- **Selected passage**
Federal Appeals Court Freezes Medi-Cal Pay Cut for Hospitals
On Monday, the Ninth U.S. Circuit Court of Appeals in San Francisco ordered a halt on California's 5% cut to Medi-Cal payments for hospitals, the San Francisco Chronicle reports. Medi-Cal is California's Medicaid program.
Background
In July 2008, legislation took effect that reduced Medi-Cal reimbursements by 10%. Federal courts blocked the cut for physicians, dentists, pharmacies and other health care providers, but not for hospitals.
The law authorizing those cuts expired in February and was replaced by a 5% reduction, effective March 1, that aimed to save the state $80 million annually and had no expiration date.
Federal judges again blocked the rate cut for pharmacies, but said that hospital officials had not shown that the cuts would affect access to care for Medi-Cal beneficiaries.
Ruling Details
According to Monday's ruling, legislators and state health officials lowered the payment rates for hospitals without considering the effects on quality of care, the economy or low-income residents' access to health services, a process that federal law requires.
The three-judge panel also said that hospitals were required to show only that the cuts would harm them financially and did not have to show that patients also would be harmed by the reductions.
The court rejected state officials' claim that blocking the rate cuts would negatively affect state residents by worsening the budget deficit, saying that the decision's effect on the deficit would be "minimal at most."
Lloyd Bookman, a lawyer for the California Hospital Association, said the ruling will benefit more than 300 public and private hospitals in the state, as well as 6.6 million state residents eligible for Medi-Cal and other patients at hospitals affected by budget cuts.
According to Bookman, the 5% reduction rate would have cost California hospitals about $80 million annually in state funds and $120 million in federal matching funds.
The state Department of Health Care Services, which administers Medi-Cal, said that it will carry out the ruling "as expeditiously as possible" but that it hopes the court ultimately will allow the rate reductions (Egelko, San Francisco Chronicle, 4/9).

- **Material provided**
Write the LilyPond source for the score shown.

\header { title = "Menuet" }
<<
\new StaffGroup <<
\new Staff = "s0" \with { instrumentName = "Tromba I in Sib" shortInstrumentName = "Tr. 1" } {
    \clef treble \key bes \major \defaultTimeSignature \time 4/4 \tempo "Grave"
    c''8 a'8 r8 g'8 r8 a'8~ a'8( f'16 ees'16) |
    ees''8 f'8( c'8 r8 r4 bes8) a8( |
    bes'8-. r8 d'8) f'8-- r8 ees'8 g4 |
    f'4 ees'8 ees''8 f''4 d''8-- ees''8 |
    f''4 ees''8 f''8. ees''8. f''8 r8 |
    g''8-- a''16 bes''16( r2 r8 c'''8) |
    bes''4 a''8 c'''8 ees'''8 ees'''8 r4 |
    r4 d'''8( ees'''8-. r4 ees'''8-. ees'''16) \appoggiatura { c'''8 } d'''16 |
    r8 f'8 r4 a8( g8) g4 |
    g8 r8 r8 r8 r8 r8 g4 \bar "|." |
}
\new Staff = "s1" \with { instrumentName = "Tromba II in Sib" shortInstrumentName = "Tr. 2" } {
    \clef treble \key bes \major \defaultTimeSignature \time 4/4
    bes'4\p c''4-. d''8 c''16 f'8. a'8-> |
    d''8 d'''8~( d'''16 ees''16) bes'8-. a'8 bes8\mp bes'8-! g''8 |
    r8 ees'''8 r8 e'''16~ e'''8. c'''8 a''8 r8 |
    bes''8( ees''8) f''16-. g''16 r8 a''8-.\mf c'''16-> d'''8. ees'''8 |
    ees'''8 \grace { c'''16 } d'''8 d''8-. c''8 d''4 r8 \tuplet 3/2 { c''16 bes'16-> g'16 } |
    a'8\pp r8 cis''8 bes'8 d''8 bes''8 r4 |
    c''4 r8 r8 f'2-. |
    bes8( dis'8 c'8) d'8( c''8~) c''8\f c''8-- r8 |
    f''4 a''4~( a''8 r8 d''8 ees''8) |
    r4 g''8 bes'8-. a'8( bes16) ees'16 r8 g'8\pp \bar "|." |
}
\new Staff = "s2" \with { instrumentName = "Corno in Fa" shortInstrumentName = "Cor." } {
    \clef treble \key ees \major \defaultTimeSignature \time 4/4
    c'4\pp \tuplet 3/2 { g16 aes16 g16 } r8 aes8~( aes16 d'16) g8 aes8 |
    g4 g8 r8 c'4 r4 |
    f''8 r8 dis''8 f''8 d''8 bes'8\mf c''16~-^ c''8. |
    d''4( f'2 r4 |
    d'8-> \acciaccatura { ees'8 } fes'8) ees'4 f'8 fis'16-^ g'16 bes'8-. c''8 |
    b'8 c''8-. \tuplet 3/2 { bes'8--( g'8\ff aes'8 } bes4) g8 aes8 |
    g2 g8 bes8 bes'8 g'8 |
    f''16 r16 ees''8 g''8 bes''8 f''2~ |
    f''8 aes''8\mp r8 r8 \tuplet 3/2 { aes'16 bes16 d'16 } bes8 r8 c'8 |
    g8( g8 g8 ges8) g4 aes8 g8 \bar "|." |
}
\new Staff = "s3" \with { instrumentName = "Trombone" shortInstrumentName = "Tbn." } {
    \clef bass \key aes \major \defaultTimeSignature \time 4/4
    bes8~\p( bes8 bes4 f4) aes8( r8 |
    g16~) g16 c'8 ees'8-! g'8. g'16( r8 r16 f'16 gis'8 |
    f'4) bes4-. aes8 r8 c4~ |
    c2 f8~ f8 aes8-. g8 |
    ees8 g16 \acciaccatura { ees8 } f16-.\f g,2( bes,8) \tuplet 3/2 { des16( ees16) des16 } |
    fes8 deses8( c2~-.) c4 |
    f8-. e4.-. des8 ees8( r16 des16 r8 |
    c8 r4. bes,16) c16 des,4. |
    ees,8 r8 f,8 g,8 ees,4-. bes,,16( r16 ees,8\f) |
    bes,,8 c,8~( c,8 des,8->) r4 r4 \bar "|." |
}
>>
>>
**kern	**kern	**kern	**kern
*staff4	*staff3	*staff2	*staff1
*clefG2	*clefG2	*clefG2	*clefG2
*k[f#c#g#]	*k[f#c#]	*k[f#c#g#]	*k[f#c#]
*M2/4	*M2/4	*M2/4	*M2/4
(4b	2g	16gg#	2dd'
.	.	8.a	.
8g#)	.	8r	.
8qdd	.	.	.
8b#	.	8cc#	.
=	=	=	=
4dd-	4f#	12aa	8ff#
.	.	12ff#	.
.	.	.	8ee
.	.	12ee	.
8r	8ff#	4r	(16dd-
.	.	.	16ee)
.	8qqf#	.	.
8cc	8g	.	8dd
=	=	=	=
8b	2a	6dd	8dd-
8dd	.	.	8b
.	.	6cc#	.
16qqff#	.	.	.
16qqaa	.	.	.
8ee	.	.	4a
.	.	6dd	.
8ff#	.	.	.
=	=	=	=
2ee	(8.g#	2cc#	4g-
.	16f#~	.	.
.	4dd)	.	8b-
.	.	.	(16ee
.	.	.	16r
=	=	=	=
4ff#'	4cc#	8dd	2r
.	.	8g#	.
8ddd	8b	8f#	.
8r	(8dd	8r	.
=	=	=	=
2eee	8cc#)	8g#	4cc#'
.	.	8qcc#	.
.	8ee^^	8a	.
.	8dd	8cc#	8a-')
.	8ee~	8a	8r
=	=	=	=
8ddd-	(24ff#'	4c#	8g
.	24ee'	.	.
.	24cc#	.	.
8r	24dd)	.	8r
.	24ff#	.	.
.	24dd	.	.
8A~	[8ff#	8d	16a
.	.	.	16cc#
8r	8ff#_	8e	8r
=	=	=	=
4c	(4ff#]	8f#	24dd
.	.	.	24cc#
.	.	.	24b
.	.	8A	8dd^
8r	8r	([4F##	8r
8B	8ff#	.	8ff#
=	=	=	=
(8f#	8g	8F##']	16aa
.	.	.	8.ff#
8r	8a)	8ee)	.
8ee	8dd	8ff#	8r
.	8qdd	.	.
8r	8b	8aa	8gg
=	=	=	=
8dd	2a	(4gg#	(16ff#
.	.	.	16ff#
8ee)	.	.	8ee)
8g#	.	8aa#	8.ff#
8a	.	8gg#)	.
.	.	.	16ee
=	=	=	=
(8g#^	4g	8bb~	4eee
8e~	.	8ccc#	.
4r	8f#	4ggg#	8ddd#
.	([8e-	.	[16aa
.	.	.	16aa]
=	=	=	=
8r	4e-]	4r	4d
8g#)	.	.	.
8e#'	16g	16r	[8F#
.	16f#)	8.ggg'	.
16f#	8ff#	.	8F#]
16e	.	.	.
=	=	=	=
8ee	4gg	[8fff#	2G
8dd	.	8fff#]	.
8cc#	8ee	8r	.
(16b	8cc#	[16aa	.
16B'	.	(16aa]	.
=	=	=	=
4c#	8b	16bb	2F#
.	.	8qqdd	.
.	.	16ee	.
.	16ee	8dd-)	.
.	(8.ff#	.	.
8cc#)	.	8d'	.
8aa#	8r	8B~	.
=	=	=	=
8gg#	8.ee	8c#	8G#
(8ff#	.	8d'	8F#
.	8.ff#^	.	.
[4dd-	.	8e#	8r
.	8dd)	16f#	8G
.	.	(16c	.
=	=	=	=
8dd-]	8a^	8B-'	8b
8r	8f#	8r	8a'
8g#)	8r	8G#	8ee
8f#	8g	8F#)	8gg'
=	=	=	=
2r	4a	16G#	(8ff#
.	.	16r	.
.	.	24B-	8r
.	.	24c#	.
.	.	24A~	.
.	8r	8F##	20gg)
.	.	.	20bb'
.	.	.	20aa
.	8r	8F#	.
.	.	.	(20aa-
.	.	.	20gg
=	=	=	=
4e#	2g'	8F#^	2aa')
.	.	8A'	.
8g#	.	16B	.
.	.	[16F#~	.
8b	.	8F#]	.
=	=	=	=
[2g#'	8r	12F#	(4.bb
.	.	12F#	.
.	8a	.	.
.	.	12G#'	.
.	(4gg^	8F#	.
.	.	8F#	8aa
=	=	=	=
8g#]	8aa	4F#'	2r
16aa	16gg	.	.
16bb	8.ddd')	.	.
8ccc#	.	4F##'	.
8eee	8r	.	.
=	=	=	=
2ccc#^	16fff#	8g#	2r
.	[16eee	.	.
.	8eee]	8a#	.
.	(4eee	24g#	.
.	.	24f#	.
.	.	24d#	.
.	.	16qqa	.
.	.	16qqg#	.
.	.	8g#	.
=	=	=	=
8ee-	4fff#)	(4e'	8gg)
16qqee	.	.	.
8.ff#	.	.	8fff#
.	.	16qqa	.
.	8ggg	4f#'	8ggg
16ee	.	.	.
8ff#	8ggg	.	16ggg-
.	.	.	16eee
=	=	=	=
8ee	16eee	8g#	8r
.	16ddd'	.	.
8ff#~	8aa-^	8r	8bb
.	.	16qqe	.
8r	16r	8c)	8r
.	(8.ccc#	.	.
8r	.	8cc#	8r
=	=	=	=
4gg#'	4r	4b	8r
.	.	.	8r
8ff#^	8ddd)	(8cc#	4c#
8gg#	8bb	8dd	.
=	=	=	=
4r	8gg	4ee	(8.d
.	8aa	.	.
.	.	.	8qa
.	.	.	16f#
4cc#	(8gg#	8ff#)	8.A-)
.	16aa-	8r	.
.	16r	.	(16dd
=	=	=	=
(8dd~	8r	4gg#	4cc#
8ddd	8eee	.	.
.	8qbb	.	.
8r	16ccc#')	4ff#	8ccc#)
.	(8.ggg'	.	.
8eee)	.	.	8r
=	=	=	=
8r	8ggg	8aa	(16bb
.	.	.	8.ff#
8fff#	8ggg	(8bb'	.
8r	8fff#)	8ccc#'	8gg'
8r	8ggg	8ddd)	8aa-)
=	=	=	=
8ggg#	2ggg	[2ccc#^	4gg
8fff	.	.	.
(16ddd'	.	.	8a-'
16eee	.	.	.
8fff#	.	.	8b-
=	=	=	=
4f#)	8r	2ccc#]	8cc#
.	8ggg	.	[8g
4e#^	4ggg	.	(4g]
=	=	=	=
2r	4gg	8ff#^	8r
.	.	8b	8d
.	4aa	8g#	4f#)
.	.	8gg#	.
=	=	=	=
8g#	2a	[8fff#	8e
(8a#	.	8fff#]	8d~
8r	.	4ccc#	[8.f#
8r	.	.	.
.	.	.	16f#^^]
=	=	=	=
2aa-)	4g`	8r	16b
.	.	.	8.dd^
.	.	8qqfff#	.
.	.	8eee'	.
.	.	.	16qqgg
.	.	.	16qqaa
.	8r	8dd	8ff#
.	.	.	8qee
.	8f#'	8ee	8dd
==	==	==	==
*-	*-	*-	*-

- **Tasks for this exercise**
1. In the Medi-Cal article, why did the court reject state officials' claim that blocking the rate cuts would harm state residents?
2. Does each statement agree with the Medi-Cal article? Answer yes or no and quote the deciding words. (a) Federal courts blocked the 10% cut for hospitals. (b) The 5% reduction took effect March 1. (c) The panel said hospitals had to show that patients would be harmed by the cuts.
3. Can you reproduce the part of the Medi-Cal article starting with "The law authorizing" and going on through "no expiration date."?
The lines come from a different source than the Medi-Cal article.

- **Your responses**
1. State officials argued that blocking the cuts would worsen the budget deficit. The court rejected this because it found the decision's effect on the deficit would be "minimal at most."

2.
(a) No: "Federal courts blocked the cut for physicians, dentists, pharmacies and other health care providers, but not for hospitals."
(b) Yes: "replaced by a 5% reduction, effective March 1"
(c) No: "did not have to show that patients also would be harmed by the reductions"

3.
The law authorizing those cuts expired in February and was replaced by a 5% reduction, effective March 1, that aimed to save the state $80 million annually and had no expiration date.